Investigating surface deformation with C-Band satellite interferometry in landslide complexes: insights from the Brienz/Brinzauls slope instability, Swiss Alps

The analysis of multi-temporal Synthetic Aperture Radar (SAR) datasets using specific algorithms, such as Persistent Scatterer Interferometry (PSI) or Small-Baseline Interferometry (SBAS), enables the generation of ground velocity maps and displacement time series, achieving sub-centimetric accuracies in ideal cases. These applications have significantly transformed the approach to investigating landslide processes and surface deformation measurements can now be obtained at relatively high spatial and temporal resolutions without the need for costly instrumentation.
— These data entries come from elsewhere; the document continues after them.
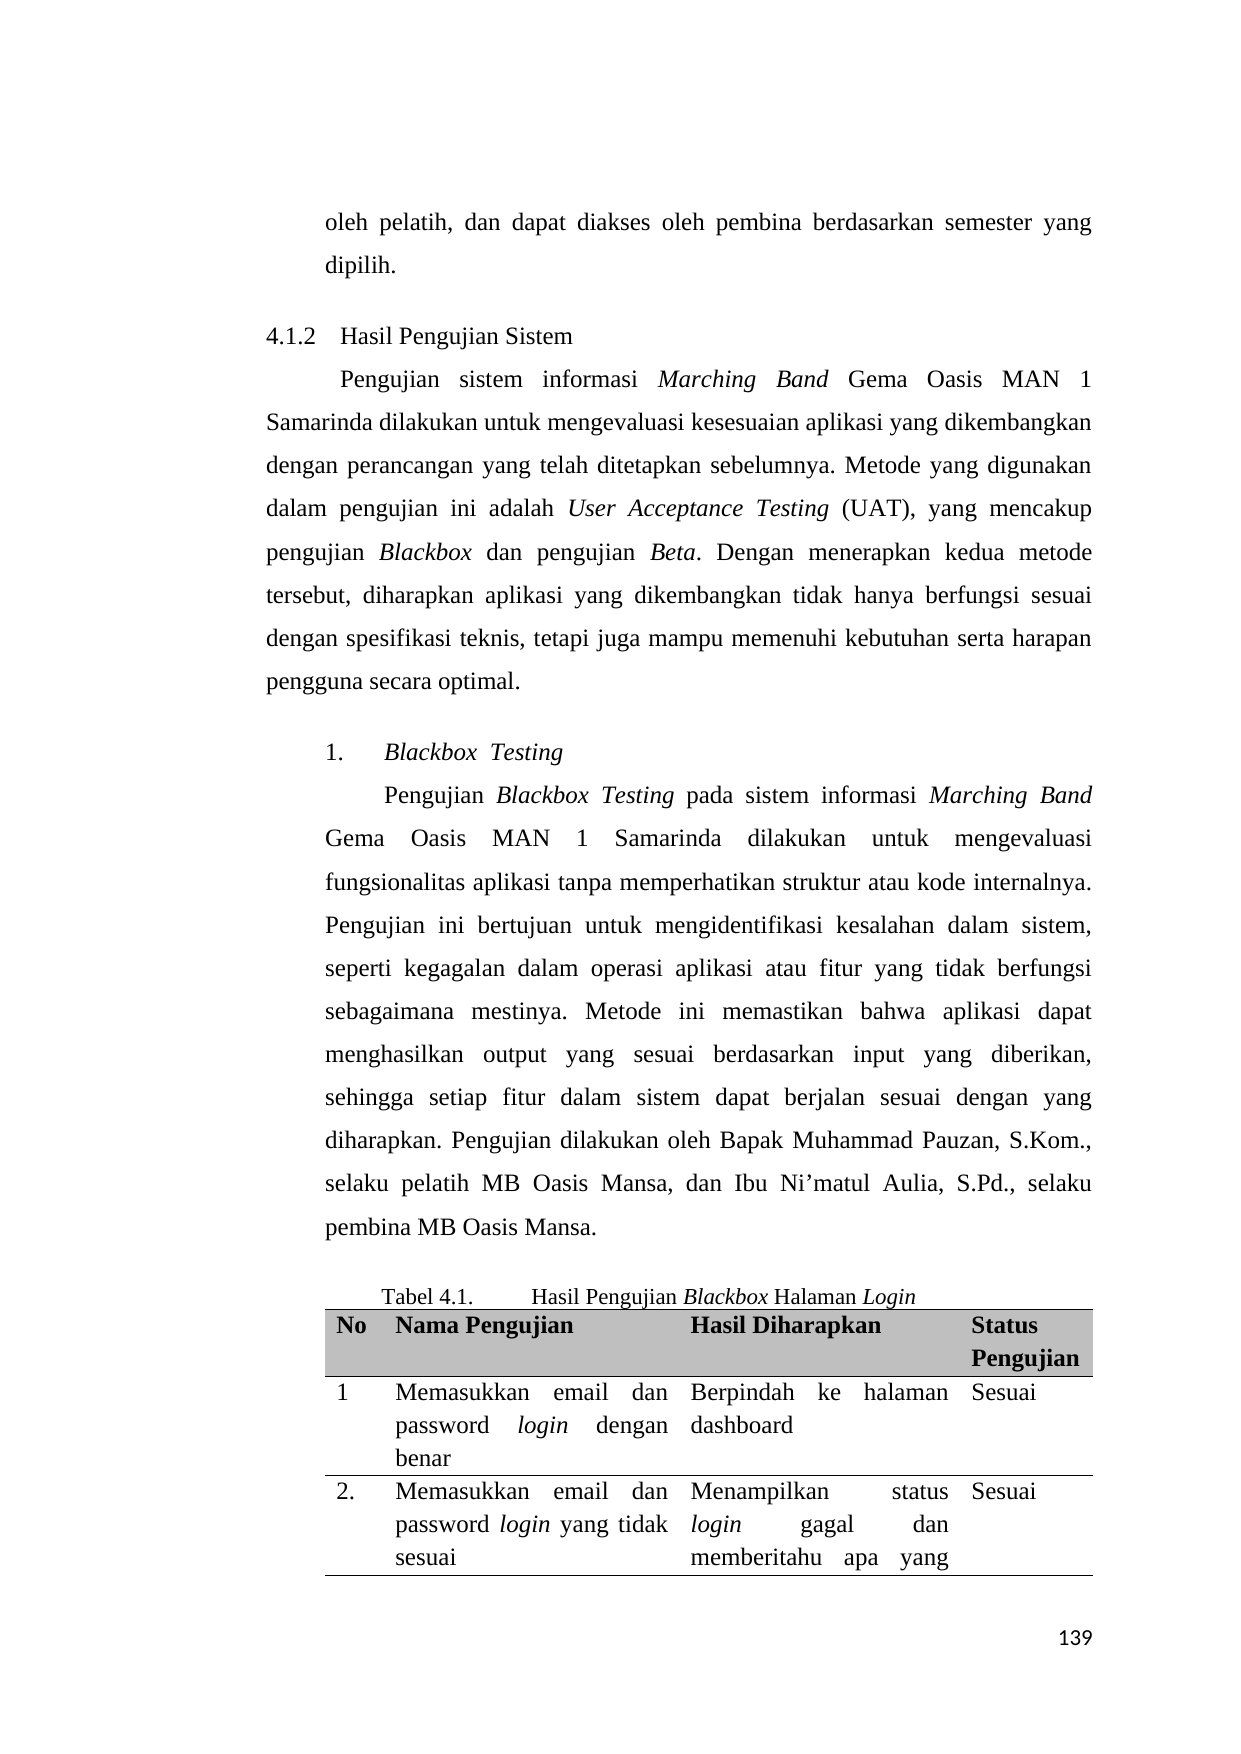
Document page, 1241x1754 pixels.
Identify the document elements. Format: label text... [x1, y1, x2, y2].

table_cell Berpindah ke halaman dashboard [679, 1377, 960, 1475]
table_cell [679, 1476, 960, 1575]
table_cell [384, 1476, 679, 1575]
table_header Nama Pengujian [384, 1310, 679, 1376]
text Hasil Pengujian Blackbox Halaman Login [207, 1283, 1092, 1309]
table_cell 1 [325, 1377, 384, 1475]
table_cell Sesuai [960, 1377, 1093, 1475]
table_cell Memasukkan email dan password login dengan benar [384, 1377, 679, 1475]
table_header Status Pengujian [960, 1310, 1093, 1376]
text Pengujian Blackbox Testing pada sistem informasi Marching Band Gema Oasis MAN 1 Samarinda dilakukan untuk mengevaluasi fungsionalitas aplikasi tanpa memperhatikan struktur atau kode internalnya. Pengujian ini bertujuan untuk mengidentifikasi kesalahan dalam sistem, seperti kegagalan dalam operasi aplikasi atau fitur yang tidak berfungsi sebagaimana mestinya. Metode ini memastikan bahwa aplikasi dapat menghasilkan output yang sesuai berdasarkan input yang diberikan, sehingga setiap fitur dalam sistem dapat berjalan sesuai dengan yang diharapkan. Pengujian dilakukan oleh Bapak Muhammad Pauzan, S.Kom., selaku pelatih MB Oasis Mansa, dan Ibu Ni’matul Aulia, S.Pd., selaku pembina MB Oasis Mansa. [325, 780, 1092, 1240]
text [325, 207, 1092, 279]
text Pengujian sistem informasi Marching Band Gema Oasis MAN 1 Samarinda dilakukan untuk mengevaluasi kesesuaian aplikasi yang dikembangkan dengan perancangan yang telah ditetapkan sebelumnya. Metode yang digunakan dalam pengujian ini adalah User Acceptance Testing (UAT), yang mencakup pengujian Blackbox dan pengujian Beta. Dengan menerapkan kedua metode tersebut, diharapkan aplikasi yang dikembangkan tidak hanya berfungsi sesuai dengan spesifikasi teknis, tetapi juga mampu memenuhi kebutuhan serta harapan pengguna secara optimal. [266, 364, 1092, 695]
table_cell Sesuai [960, 1476, 1093, 1575]
list Blackbox Testing [325, 737, 1092, 766]
table_header Hasil Diharapkan [679, 1310, 960, 1376]
table_header No [325, 1310, 384, 1376]
subtitle Hasil Pengujian Sistem [266, 321, 1092, 350]
table_cell 2. [325, 1476, 384, 1575]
The current availability of regional, country-scale, and even continental-scale datasets has not only impacted research activities but has also influenced the daily practices of practitioners and civil protection strategies.
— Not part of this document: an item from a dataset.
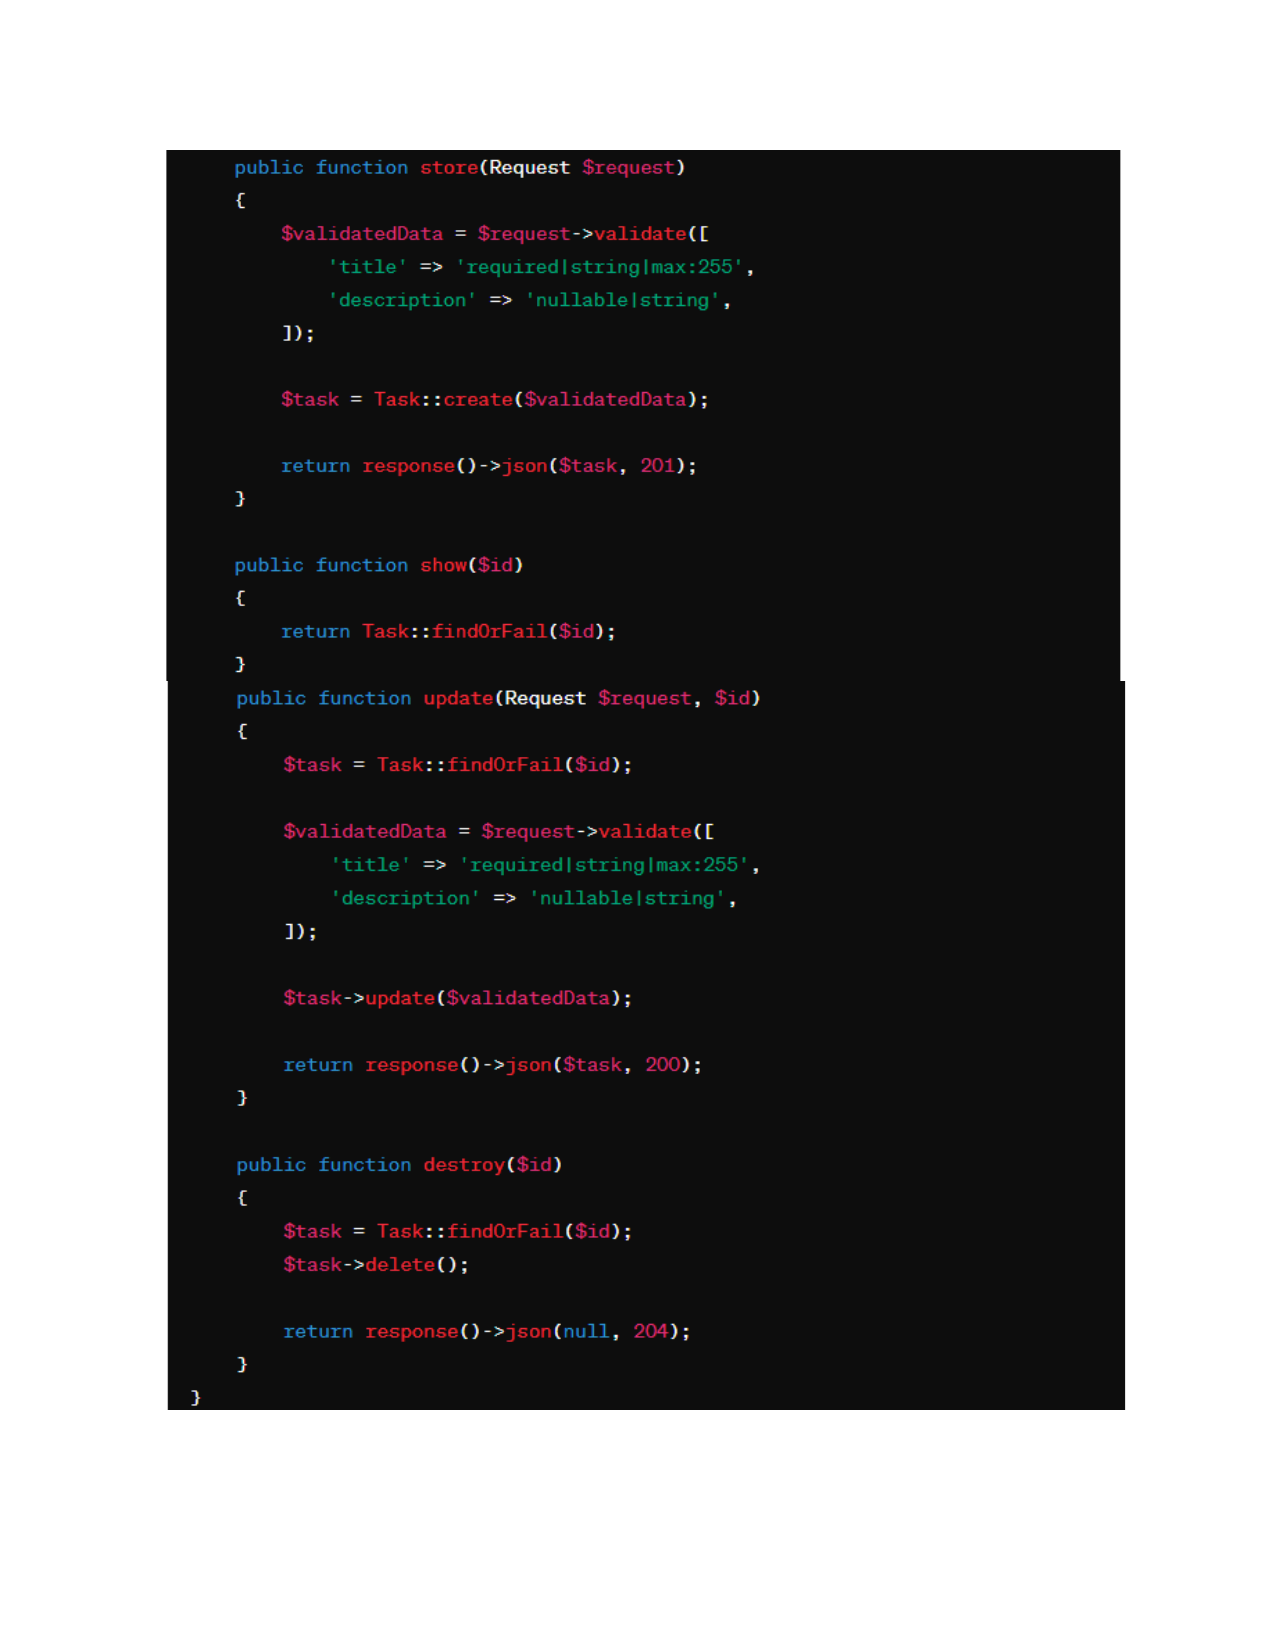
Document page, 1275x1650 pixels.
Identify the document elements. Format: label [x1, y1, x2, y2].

picture [150, 150, 1125, 1410]
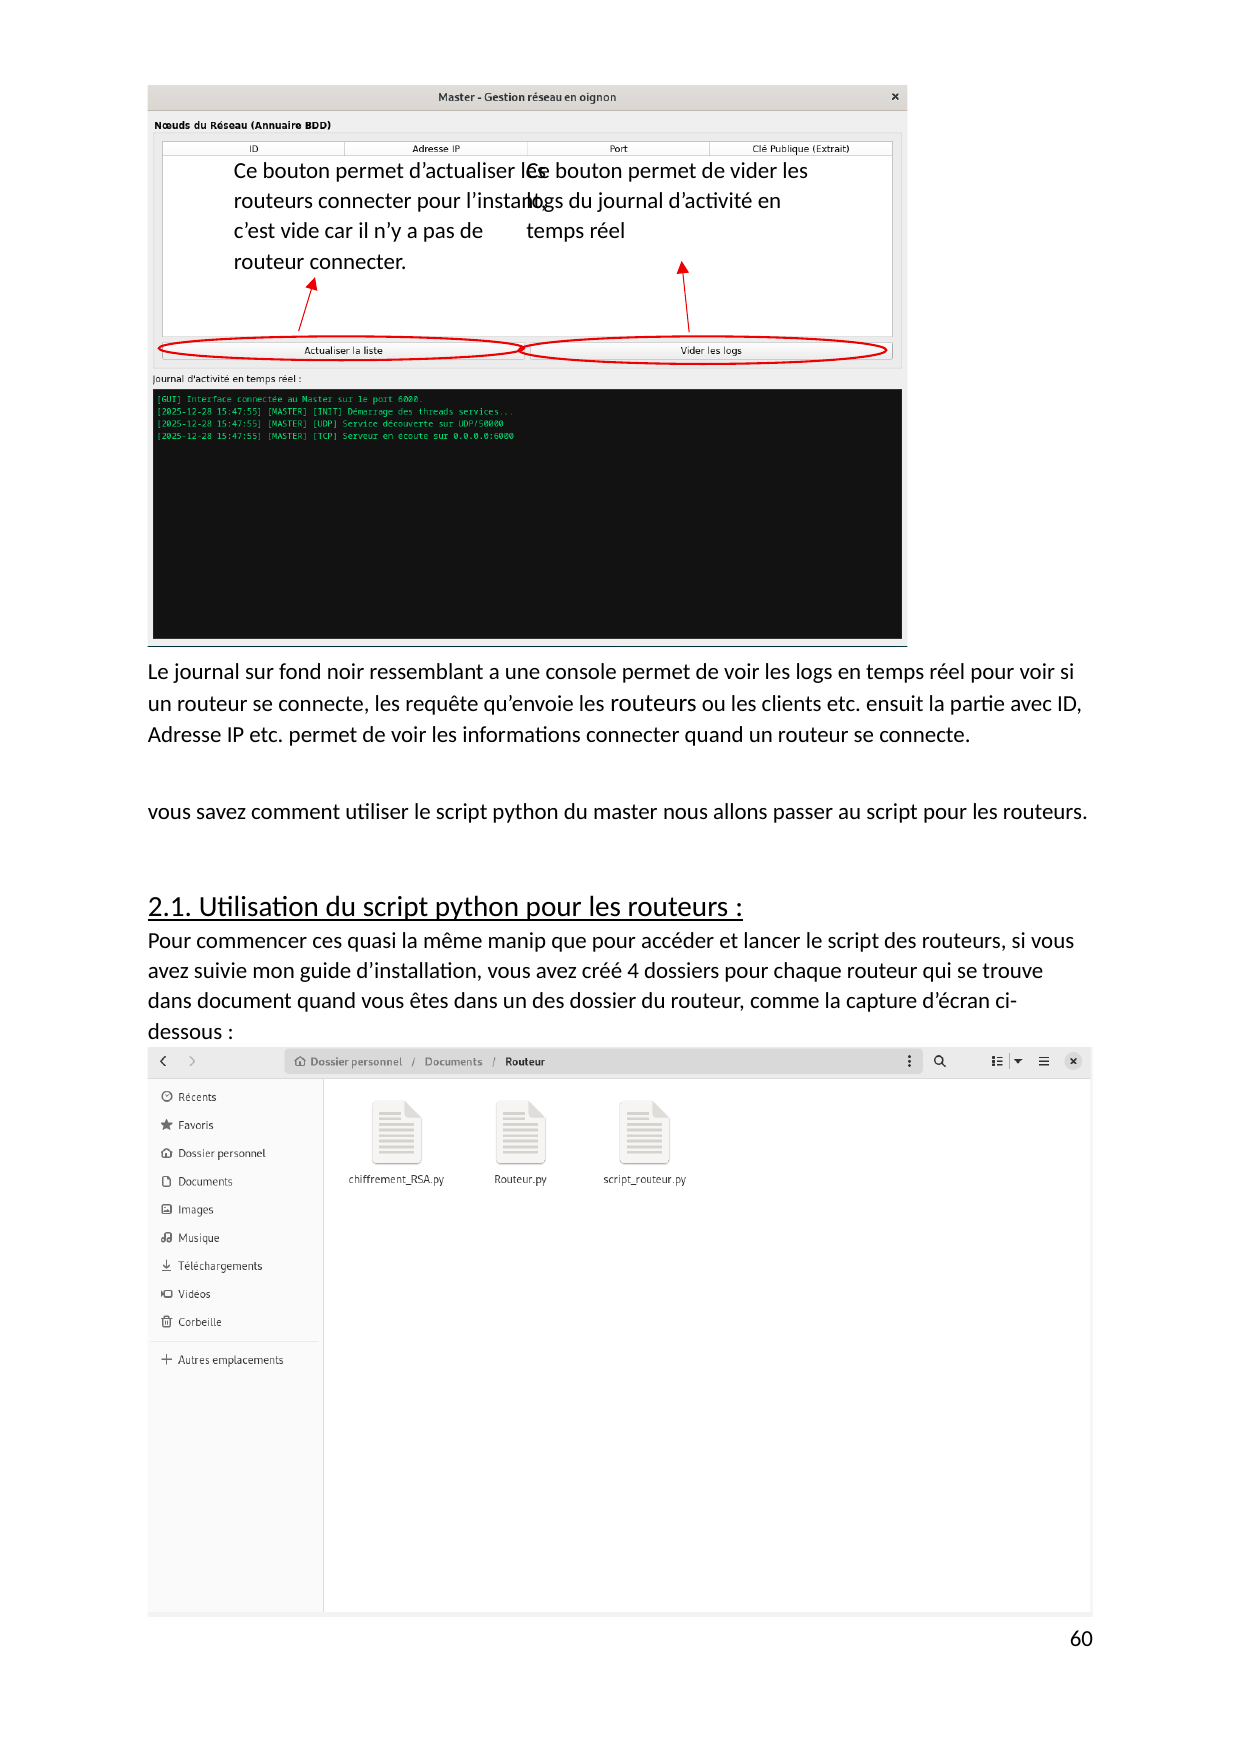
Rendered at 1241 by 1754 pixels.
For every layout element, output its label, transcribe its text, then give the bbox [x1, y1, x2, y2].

In mountainous areas, intrinsic limitations of satellite SAR imagery can hinder the nominal performance of PSI and SBAS results. In this contribution, we present a comprehensive analysis of C-Band SAR datasets from the European Space Agency (ESA) satellites ERS-1/2, Envisat ASAR, and Sentinel-1 spanning the period 1992-2020. Our goal is to reconstruct the multi-decadal spatial and temporal evolution of surface displacements at the Brienz/Brinzauls landslide complex, located in canton Graubünden, Switzerland. To achieve this, we analyzed approximately 1,000 SAR images using standard differential interferometry (DInSAR), multitemporal stacking, PSI, and SBAS approaches. The extensive network of Global Navigation Satellite System (GNSS) stations on the Brienz landslide complex allowed us to validate the deformation results.
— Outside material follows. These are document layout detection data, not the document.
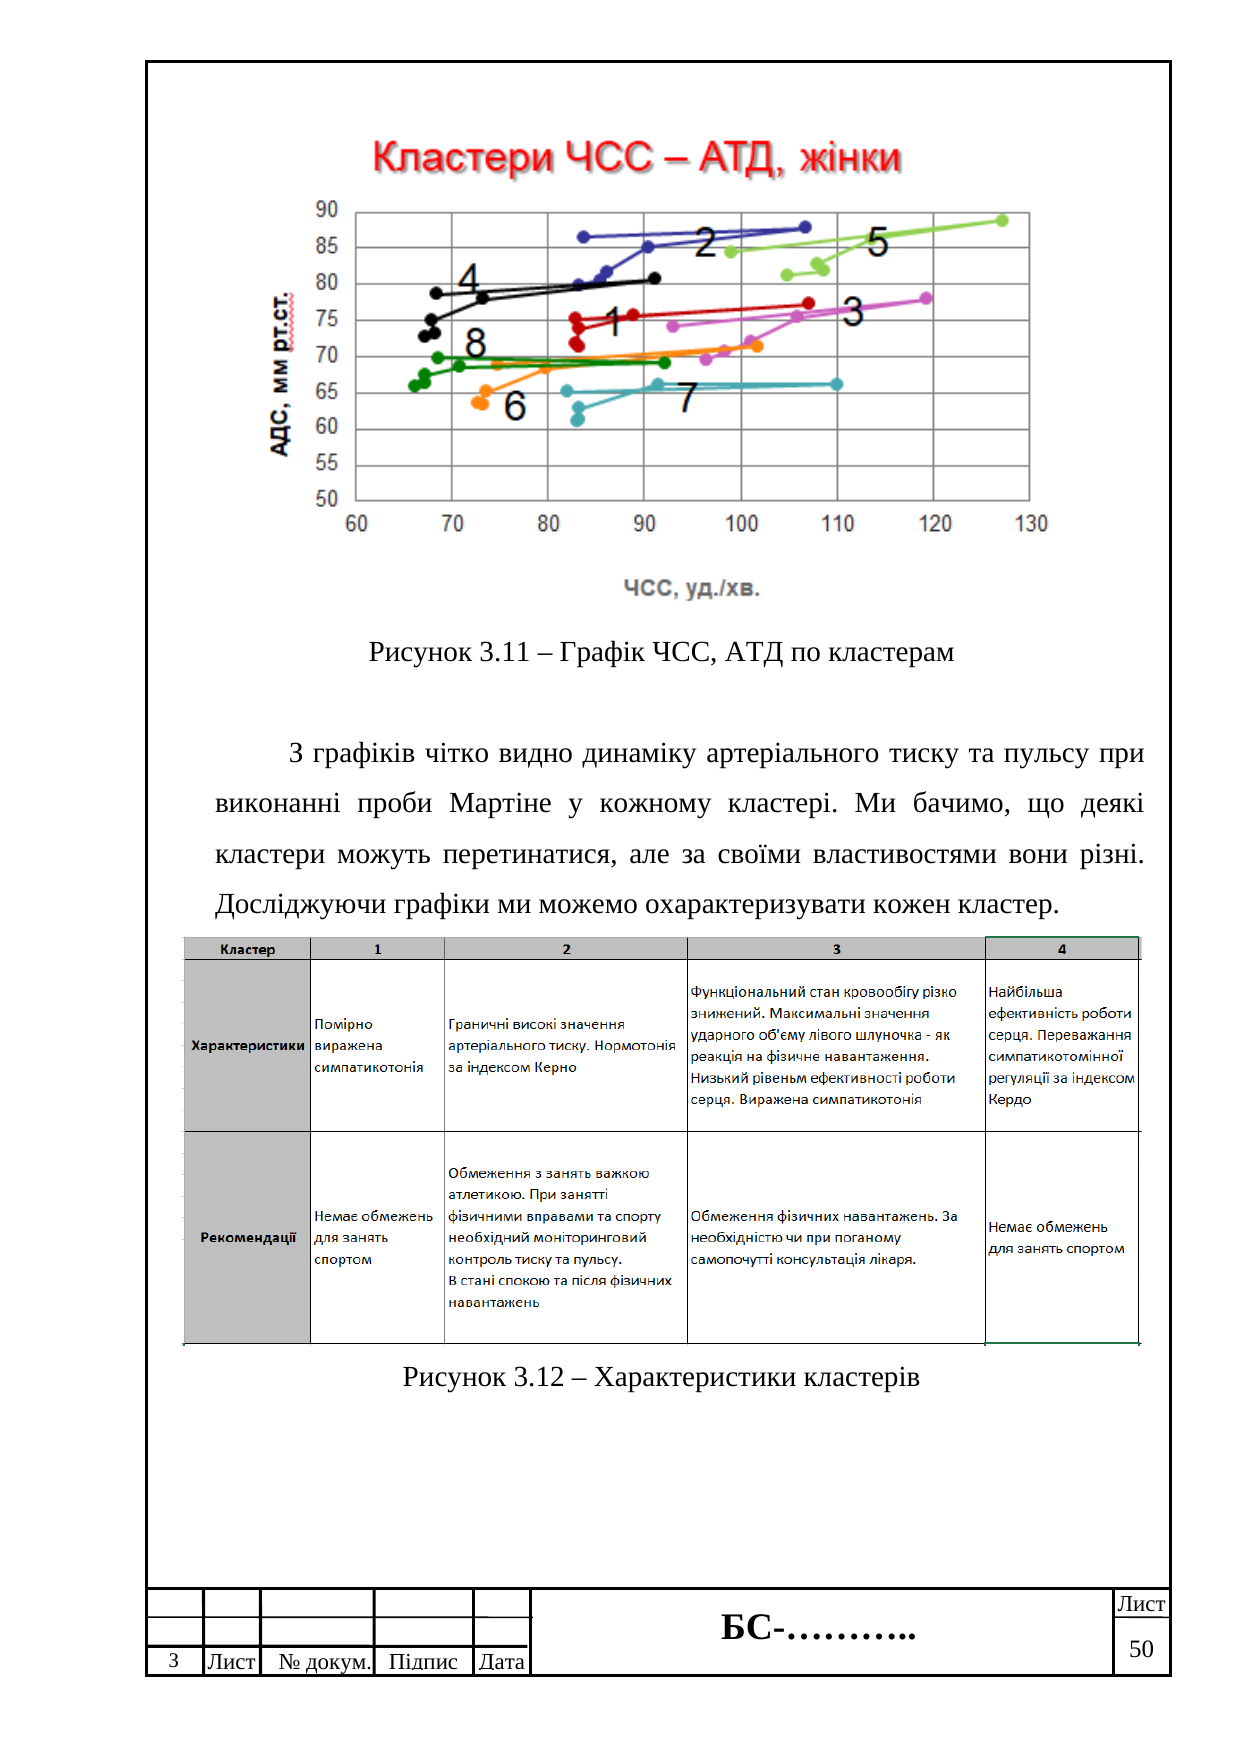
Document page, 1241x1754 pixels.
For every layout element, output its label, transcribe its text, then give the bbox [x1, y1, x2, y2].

picture [261, 118, 1062, 621]
picture [181, 936, 1142, 1346]
text З графіків чітко видно динаміку артеріального тиску та пульсу при виконанні проби Мартіне у кожному кластері. Ми бачимо, що деякі кластери можуть перетинатися, але за своїми властивостями вони різні. Досліджуючи графіки ми можемо охарактеризувати кожен кластер. [215, 735, 1146, 920]
text Рисунок 3.12 – Характеристики кластерів [177, 1359, 1146, 1393]
text Рисунок 3.11 – Графік ЧСС, АТД по кластерам [177, 634, 1146, 668]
Our analysis sheds light on the limitations that arise when relying on satellite radar measurements for the analysis and interpretation of complex landslide scenarios, particularly in cases of significant spatial and temporal heterogeneities in the deformation field. Satellite radar interferometry measurements are now routinely employed in local investigations, as well as in regional, national, and continental monitoring programs. Therefore, our results hold significant relevance for users seeking a comprehensive understanding of such datasets in complex scenarios.